O surgimento das federações de Umbanda pelo país vem atender a duas demandas específicas. A primeira delas diz respeito a legalidade da religião: a força da instituição juridicamente alicerçada iria conferir armas no combate às medidas discriminatórias e repressivas que, muitas vezes, eram implementadas pelo próprio Estado. A segunda era tentar trabalhar no rumo oposto ao da segmentação e da dispersão da religião, ou seja, era num longo prazo, tornar a Umbanda como a religião legitimamente brasileira. (BIRMAN, 1985)

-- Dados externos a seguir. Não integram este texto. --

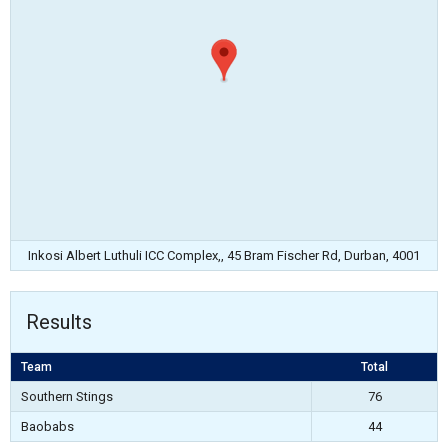
Inkosi Albert Luthuli ICC Complex,, 45 Bram Fischer Rd, Durban, 4001
Results
Team
Total
Southern Stings
76
Baobabs
44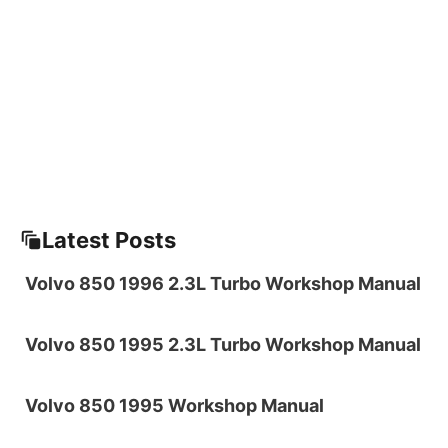
Latest Posts
Volvo 850 1996 2.3L Turbo Workshop Manual
Volvo 850 1995 2.3L Turbo Workshop Manual
Volvo 850 1995 Workshop Manual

Para tanto, o cuidado para que sua difusão pelo território nacional seguisse certa homogeneidade era primordial. Uma das medidas para assegurar tal homogeneidade era

elaborar um modelo ritual, composto de normas que passavam a ser seguidas pelos filiados a essas instituições, em troca da proteção judicial no que diz respeito à liberdade de prática religiosa. Práticas como a Macumba, o Terecô e o Camtibó, que remetiam a um passado “étnico” (como uma identificação com os povos africanos ou indígenas, a exemplo) eram rejeitadas ou, por vezes, fagocitadas e incorporadas pelo panteão umbandista. No Ceará, esse movimento se inicia com a fundação da UECUM (União Espírita Cearense de Umbanda), em 1954. Foi esta a primeira instituição da classe a emitir alvará de funcionamento para os terreiros.

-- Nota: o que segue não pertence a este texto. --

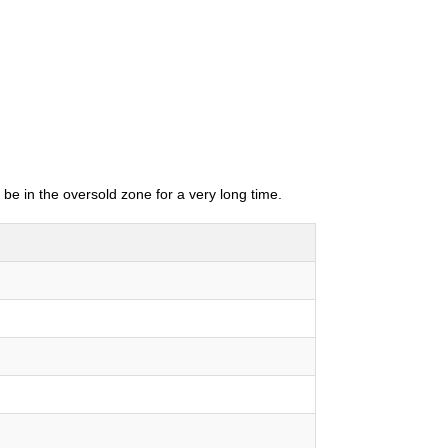
 be in the oversold zone for a very long time.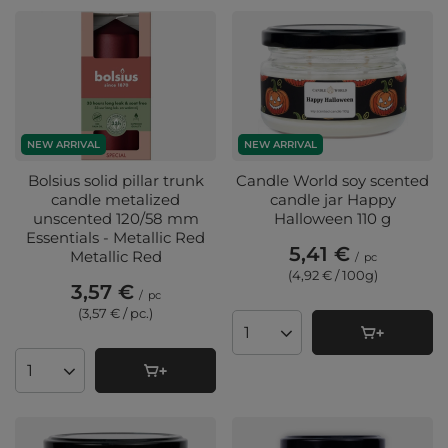
NEW ARRIVAL
NEW ARRIVAL
Bolsius solid pillar trunk
Candle World soy scented
candle metalized
candle jar Happy
unscented 120/58 mm
Halloween 110 g
Essentials - Metallic Red
5,41 €
Metallic Red
/
pc
(4,92 € / 100g
)
3,57 €
/
pc
(3,57 € / pc.
)
Products quantity
Products quantity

Elementos que remetiam à Macumba (a exemplo da bebida, como bem destaca D. Maria) eram condenáveis. Cabia à instituição eliminá-las ou corrigi-las. O nome “Centro Espírita de Umbanda” era preferido outras denominações comuns - a saber: tenda, cabana, terreiro etc. Nas palavras do professor Ismael Pordeus: “o que nos leva a pensar naquilo que concerne às tentativas de legitimarão e codificação da religião umbandista - a Macumba utiliza o nome Umbanda para se legitimar, do mesmo modo que a Umbanda utiliza a designação espírita com objetivos similares, em relação ao Espiritismo Kardecista” (PORDEUS JR., 2003, p. 13).

“E assim seguimos durante muito tempo: eu sempre como a pessoa de confiança da madrinha. Quando ela viajou pra Salvador, eu que fiquei tomando conta das coisas aqui. A ordem que ela saiu dando era a ordem que era cumprida. Ela telefona, falava comigo, dizia como queria que as coisas fossem feitas e eu fazia. Eu que abria os trabalhos, fechava, acendia os pontos, cuidava dos assentamentos... E assim se passaram os meses em que ela esteve fora. Quando voltou, entreguei a ela o terreiro da mesma forma que estava quando ela saiu”.